Joseph; I was so surprised when I first saw that picture because it does look rather like me, if I chopped my hair off. But it's a publicity still of Tippi Hedren, the star in Hitchcock's movie, The Birds. They don't say what the bird's name is, unfortunately.

GrrlScientist

12:03 PM  
Blogger jamie said...

How do guava berries ferment in the pigeons' crop? I didn't know fermentation could occur so quickly . . .

1:47 PM  
Blogger jamie said...

oh, and anyone know of research on West Nile and parrots? I'm thinking of putting up an outdoor aviary so my macaw can go outside on occassion, but I'm a bit anxious about WNV.

6:25 PM  
Blogger GrrlScientist said...

Jamie; the berries are already fermenting before the birds eat them.

Regarding WNV in parrots .. there isn't much research directed specifically at psittacines, but it is known that parrots can become ill with the virus, although this is not as common as one might think (Parrots are not as susceptible to WNV as corvids).

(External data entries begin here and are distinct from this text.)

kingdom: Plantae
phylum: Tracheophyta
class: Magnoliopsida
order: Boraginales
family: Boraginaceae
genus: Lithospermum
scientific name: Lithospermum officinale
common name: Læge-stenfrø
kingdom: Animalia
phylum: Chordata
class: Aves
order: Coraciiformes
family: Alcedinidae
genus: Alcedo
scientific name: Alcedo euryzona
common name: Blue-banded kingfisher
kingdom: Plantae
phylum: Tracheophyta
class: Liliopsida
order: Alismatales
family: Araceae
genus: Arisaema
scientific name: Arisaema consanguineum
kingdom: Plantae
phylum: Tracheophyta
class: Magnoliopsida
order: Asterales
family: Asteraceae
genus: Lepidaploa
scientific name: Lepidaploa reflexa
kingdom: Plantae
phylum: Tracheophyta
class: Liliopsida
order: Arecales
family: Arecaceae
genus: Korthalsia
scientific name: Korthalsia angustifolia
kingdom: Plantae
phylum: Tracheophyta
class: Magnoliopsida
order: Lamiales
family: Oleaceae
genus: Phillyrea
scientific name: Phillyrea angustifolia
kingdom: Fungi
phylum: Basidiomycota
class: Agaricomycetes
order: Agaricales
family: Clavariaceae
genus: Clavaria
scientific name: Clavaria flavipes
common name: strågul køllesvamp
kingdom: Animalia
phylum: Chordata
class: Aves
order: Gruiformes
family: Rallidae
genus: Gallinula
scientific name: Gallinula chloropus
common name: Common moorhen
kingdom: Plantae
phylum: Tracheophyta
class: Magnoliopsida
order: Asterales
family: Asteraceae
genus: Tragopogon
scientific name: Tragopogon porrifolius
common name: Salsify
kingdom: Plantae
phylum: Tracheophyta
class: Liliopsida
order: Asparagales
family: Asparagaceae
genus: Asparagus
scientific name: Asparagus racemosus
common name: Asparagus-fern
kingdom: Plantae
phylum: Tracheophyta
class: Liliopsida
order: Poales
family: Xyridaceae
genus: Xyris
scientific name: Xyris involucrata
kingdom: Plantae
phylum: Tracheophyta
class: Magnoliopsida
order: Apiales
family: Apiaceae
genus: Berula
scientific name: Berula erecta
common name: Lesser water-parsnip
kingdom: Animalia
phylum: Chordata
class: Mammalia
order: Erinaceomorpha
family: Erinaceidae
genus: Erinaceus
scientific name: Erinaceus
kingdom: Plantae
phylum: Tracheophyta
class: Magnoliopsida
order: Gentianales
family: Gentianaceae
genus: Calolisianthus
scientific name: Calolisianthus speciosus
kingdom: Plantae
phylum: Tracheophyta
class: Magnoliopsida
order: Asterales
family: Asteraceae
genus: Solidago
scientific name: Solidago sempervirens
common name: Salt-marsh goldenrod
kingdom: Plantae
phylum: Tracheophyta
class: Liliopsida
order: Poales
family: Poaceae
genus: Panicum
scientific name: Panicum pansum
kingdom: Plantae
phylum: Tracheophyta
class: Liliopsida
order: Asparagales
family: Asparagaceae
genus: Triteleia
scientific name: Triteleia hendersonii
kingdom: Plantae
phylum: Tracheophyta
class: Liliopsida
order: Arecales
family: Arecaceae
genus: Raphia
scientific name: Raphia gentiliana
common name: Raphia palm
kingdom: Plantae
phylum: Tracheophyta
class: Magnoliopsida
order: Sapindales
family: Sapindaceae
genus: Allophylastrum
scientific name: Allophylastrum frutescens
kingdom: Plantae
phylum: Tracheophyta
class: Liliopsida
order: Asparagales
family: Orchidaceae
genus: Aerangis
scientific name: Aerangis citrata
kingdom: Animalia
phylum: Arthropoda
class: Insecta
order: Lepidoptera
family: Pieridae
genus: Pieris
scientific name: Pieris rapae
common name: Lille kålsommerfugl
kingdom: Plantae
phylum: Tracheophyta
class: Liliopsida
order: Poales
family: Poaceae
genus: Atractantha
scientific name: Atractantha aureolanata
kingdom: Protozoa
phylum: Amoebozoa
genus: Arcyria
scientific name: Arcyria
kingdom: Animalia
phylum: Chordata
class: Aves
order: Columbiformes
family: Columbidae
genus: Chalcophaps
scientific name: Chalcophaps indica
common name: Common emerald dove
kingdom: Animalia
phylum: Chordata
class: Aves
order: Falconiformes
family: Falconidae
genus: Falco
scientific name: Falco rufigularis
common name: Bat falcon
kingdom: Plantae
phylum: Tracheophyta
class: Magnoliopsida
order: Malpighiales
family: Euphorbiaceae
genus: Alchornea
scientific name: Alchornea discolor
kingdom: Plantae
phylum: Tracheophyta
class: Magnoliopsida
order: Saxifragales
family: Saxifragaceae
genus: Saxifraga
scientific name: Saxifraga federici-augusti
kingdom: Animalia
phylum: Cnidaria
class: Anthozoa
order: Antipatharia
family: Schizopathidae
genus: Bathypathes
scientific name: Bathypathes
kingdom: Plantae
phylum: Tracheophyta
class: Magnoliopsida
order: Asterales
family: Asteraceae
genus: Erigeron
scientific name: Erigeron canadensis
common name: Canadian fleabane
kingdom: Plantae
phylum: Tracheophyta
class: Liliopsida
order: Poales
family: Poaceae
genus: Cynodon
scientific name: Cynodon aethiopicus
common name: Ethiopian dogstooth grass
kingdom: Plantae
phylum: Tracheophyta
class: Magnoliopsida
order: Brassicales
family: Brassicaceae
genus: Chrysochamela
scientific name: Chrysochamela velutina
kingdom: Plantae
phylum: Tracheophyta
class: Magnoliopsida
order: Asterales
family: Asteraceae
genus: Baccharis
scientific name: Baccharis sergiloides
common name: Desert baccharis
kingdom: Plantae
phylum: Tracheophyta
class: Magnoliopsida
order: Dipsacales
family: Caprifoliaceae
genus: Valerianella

By the way, keeping outdoor aviaries safe from WNV-carrying mosquitos is a discussion I have had many times with my avicultural and zoo friends. You might want to call the curator of birds at your local zoo to find out what they do to keep their birds safe. But perhaps the best sort of outdoor aviary to build for birds is one where you can place screening outside of the wire mesh during mosquito season to prevent insect pests from getting at the birds. If you plan well, you could make this screening removable/reusable.

The real problem is for zoos and private collectors who keep corvids; WNV kills them incredibly quickly.